The concept of Steve and Tom demonstrates the two models that make up the mindset of the vast majority of unfaithful persons who go on the relationship-saving and affair recovery journey - from cheater to healer - after their affair was discovered.
Steve and Tom represent the Healer’s Journey for these unfaithful men and women.
Steve and Tom could be represented by you ...
OR... Steve and Tom could be represented by your spouse/partner. (If you're the betrayed person reading this.)
(Please note that though I am using the masculine names of Steve and Tom, these unfaithful souls could very well be named Stephanie and Tammy. I fully realize that women cheat just as much as men.)
The reason I wrote this story of Steve and Tom is because this was my own post-affair transitional & healing journey from cheater to healer.
From being an ex-unfaithful person who selfishly wanted my wife “to just get over it,” (Steve) - to the ex-unfaithful person who would do “whatever it takes” to help her heal (Tom).

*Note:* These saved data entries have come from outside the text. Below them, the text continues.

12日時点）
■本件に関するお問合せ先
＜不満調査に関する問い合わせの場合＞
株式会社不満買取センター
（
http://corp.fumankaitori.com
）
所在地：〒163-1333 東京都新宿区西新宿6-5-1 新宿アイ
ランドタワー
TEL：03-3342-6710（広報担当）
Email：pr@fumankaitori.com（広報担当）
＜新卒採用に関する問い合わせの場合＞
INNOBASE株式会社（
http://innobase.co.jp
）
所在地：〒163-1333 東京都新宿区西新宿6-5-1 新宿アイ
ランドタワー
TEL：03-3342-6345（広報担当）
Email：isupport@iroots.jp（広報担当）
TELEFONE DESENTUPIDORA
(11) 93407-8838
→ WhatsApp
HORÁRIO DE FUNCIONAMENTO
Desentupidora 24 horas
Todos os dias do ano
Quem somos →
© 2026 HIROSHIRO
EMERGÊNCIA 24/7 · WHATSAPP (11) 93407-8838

And through my extensive experience mentoring both unfaithful and betrayed people over the years, it’s become crystal clear that most everyone who has experienced infidelity struggles at some point with making this transition (or their spouse is struggling making the transition).
But that’s the end game.
It’s all the bullsh!+ and the pain and the trauma and the never ending challenges in the “messy middle” that’s important.
Professor of Psychology, David Buss once said,
“Adults learn through massive trauma.”
And I have to agree.
As stated, when I started my journey, I was the Steve archetype. No question about it, I was flawed in so many ways it’s still hard to come to grips with. I was messed up – a giant selfish, ego-driven, asshole coward.

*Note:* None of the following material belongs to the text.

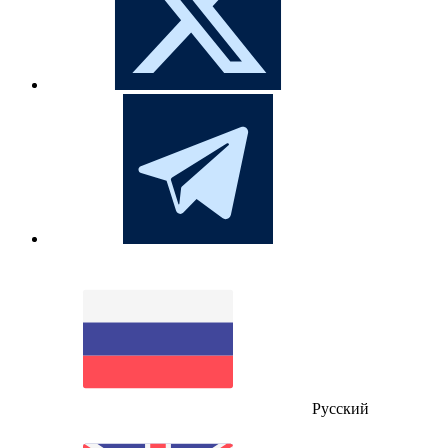
Русский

Along the way, I learned that Steve wasn’t capable of contributing to the recovery process, much less be a catalyst for healing.

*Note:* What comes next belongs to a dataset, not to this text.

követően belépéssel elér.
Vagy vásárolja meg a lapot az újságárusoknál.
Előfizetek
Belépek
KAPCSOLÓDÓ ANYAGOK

Whatever opportunity Steve had to make a real difference he would gaslight, stonewall and/or get angry. There was a real opportunity for making a positive difference, but life off the hamster wheel always eluded him. He had to embrace change. He had to transform himself.
As Steve, when entrenched in the battle and crisis mode, I discovered (through Linda’s gentle nudge) that I had a choice:
- I could remain behaving as Steve and never earn back the love, trust and respect (and more) of my wife of nearly 30 years – and even possibly end up divorced.
- Or…I could transform myself into a very different model represented by Tom in this journey.
The transformation itself was not instant nor easy, of course.
It wasn’t like flicking a light switch.
Sadly, no. It doesn’t work like that.
The only way to make the transformation from cheater to healer was to choose to do so. To go on the journey and take the path to healing.
The “secret” — the elixir I had discovered and wanted to share through my story — would help the Steves of the world to navigate the treacherous waters and emerge on the other side as Tom.
But not everyone who attempted the journey would come out the other side transformed.
Many who claim to be committed to the recovery process are not fully enrolled in the journey, don’t seem to care enough about the change required to transform, so they remain Steve and remain on the hamster wheel indefinitely.